Lastly, there is the glaring issue of Mr. Mitchell’s imagination as displayed in this book. I’ll not go into too much plot detail, but a lot of The Bone Clocks revolves around the existence of genuine psychic powers and immortality. I completely understand that some concepts in-universe need to have terms and names, but the kitschiness of the terms used in this book are just mind boggling. “Psychosoterics,” “psychovoltage,” “psychodecanter,” “psycoslaughter,” “psychosedate,” (you get the idea), are all terms used by characters who, supposedly, have lived hundreds or thousands of years from all over the world, most in isolation, yet they all use trite and cliche-sounding names for these abilities. It’s maddening, but that’s something I feel most people can look past. Something I can’t look past is the final chapter, depicting a dystopian Earth. The manner of the fall of Britain and the West is chalked up to global warming and the internet failing in ways it couldn’t actually fail. I’m not sure how Mr. Mitchell thinks that all of Western society would descend into Mad Max anarchy in a matter of a decade simply because no one has WiFi anymore… Actually, no, on second consideration, this part of the book makes sense.

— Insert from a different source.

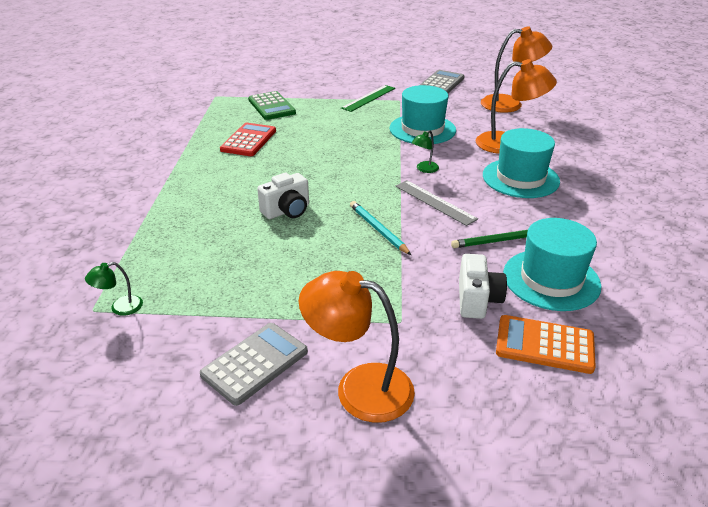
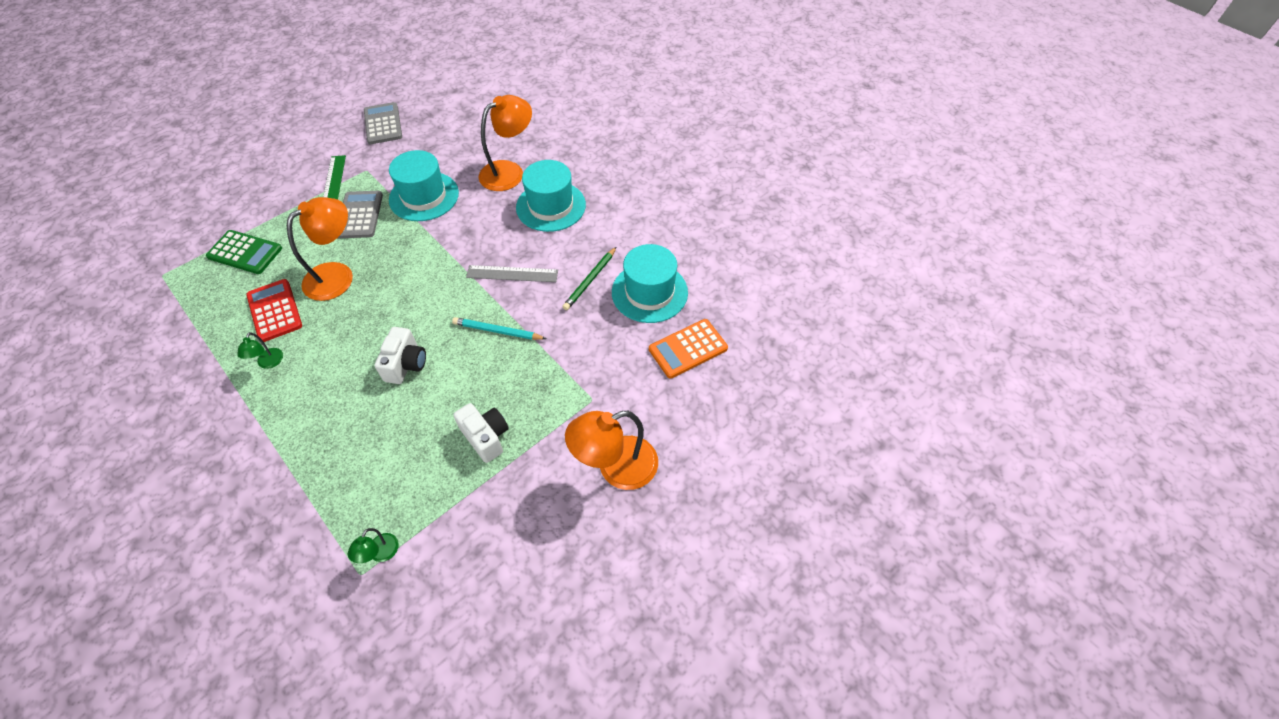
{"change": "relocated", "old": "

There so much more I could cover, however I feel that those were subjects Mr. Mitchell wanted to explore in this book, but felt more obligated to flesh out poor characters than to actually delve into the big questions. Subjects like: god and spirituality in the face of the confirmation of the afterlife, immortality’s strain on the soul, and redemption. Unfortunately, too much time was spent building characters who did nothing, became nothing, or were ultimately nothing. Too much effort was giving to setting instead of substance. And too much time devoted to prose instead of plot. The Bone Clocks is a beautiful disaster, a train wreck of fantasy and literary-fiction, that I could not recommend to anyone.